Small spheres

By Jordana Blejmar and Natalia Fortuny

“…las bolitas esparcidas sobre la manta dibujaban un universo de planetas marinos. La materia líquida envolviendo la materia sólida.” Sandra Petrignani, Catálogo de juguetes

Marcela Cabutti grew up in the Los Hornos neighborhood of La Plata, on the diffuse border where the city merges with the countryside. There, in the infinite universe of a dirt patio, he spent entire afternoons playing with friends with balls, tiny crystals that operate in this exhibition like Proustian madeleines of memory and evoke a past that is increasingly distant, perhaps not completely gone.

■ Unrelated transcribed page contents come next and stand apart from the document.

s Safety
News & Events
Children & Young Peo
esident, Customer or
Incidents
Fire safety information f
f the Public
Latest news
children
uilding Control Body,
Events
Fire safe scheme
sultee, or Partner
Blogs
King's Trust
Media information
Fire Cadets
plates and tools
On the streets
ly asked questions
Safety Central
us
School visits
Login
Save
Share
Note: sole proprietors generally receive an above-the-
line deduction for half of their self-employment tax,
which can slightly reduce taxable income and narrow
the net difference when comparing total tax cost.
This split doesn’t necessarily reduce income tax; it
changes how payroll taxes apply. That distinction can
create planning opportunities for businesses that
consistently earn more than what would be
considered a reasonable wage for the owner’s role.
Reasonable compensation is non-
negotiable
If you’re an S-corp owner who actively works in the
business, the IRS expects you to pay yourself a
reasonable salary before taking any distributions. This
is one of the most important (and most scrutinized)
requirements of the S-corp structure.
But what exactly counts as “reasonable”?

There are marble balls made of different materials: glass, porcelain, plastic, steel. The milkmaids are white and opaque; the blue and green ones, translucent. Some transparent ones, like the Japanese ones, have colored and shiny helices inside. Although the medium ones prevail, there are larger sized balls, bolones, and other smaller ones, pininas. When Marcela was a girl, her grandparents lived in the province of Santa Fe and in a large safe placed jealously next to the nightstand they kept the most valuable marble balls. In San Jorge, a few kilometers from his grandparents’ town, is Tinka, the last pellet factory that exists in Latin America. It opened its doors in 1953 and currently manufactures 75 million balls a year to supply the domestic market. Cabutti traveled to see it and documented the operation of its machines. Freshly molded and furiously red due to the high temperatures to which they are exposed, the balls look like small meteorites.The marble balls are collected or bet, they are used to pocket the opi, for the game of the quema, the house and the triangle. It doesn’t take much: buy them at some kiosk – they are cheap -, find a 2×2 place – the sidewalk, the patio, the field -, mark a subtle hole in the ground – better if it is hard and dry – and have, of course, leisure. The ball game deploys and constructs the public space, which is sometimes that of war (Petrignani says he has never seen a harmonious or peaceful ball competition).

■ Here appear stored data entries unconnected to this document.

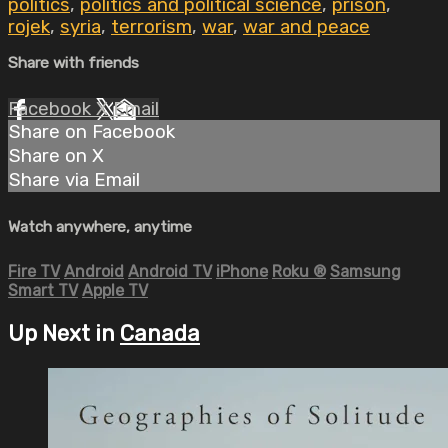
politics
,
politics and political science
,
prison
,
rojek
,
syria
,
terrorism
,
war
,
war and peace
Share with friends
Facebook
X
Email
Share on Facebook
Share on X
Share via Email
Watch anywhere, anytime
Fire TV
Android
Android TV
iPhone
Roku
®
Samsung
Smart TV
Apple TV
Up Next in
Canada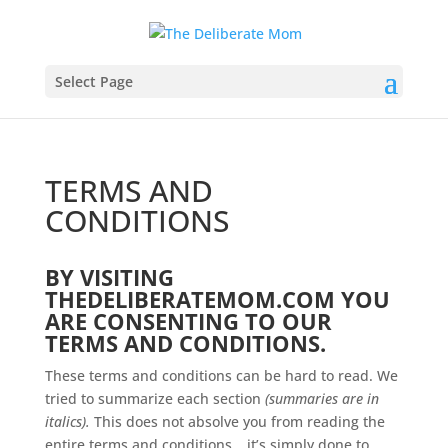
Select Page
TERMS AND
CONDITIONS
BY VISITING
THEDELIBERATEMOM.COM YOU
ARE CONSENTING TO OUR
TERMS AND CONDITIONS.
These terms and conditions can be hard to read. We
tried to summarize each section
(summaries are in
italics).
This does not absolve you from reading the
entire terms and conditions… it’s simply done to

It is hypnotic to see them advance in elliptical lines or bump them into each other in your hand while your fingers move them circularly. With their orbits, the balls are small celestial spheres within reach of everyone, bright stars that fit in your pants pocket and can be kept in a jar, accessible little pieces of heaven. The analogy between these crystal spheres and the planets is not accidental. Giorgio Agamben remembers how certain children’s games have their origin in sacred ceremonies. The balls, for example, symbolized the sun in some ancient rituals.
In this exhibition there is an interest not only in what the balls summon or indicate – the factory and by extension the Argentine industry, the neighborhood, the cosmos – but in what they are materially, in their mineral agency. Just as the hands of the Paraguayan potters that the artist visited in 2021 think while they make their crafts, so too does the material of the balls make, interact with their environment and shape relationships. Formed by the combination of fourteen minerals – a state of matter in fragile equilibrium – these glass spheres can, for example, with the help of a ray of light, start fires.

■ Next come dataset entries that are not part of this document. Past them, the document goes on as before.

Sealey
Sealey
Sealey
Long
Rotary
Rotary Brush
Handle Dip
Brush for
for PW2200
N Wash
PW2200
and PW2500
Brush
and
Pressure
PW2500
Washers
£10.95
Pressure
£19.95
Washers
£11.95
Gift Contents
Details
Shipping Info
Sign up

The almost five hundred thousand little blue balls invite us here, like a sky or a sea, to participate in the dimension of their volume. Its shiny surface in turn forms a constellation with other celestial bodies, other astral inhabitants of the room: the Big Dipper, the Canis Minor and Vulpecula, the Fox, straight out of the imagination of old illustrated maps. The matter is nomadic: the same calcium that shapes the stars now makes up the glass of beads and sculptures.
What do these little balls summon from a common past of games and dirt streets? What future do the animal constellations that guard them predict? In a double movement, Cabutti’s sample connects the above and the below, while offering clues to think about the present from the material, from the deep blue of these small spheres.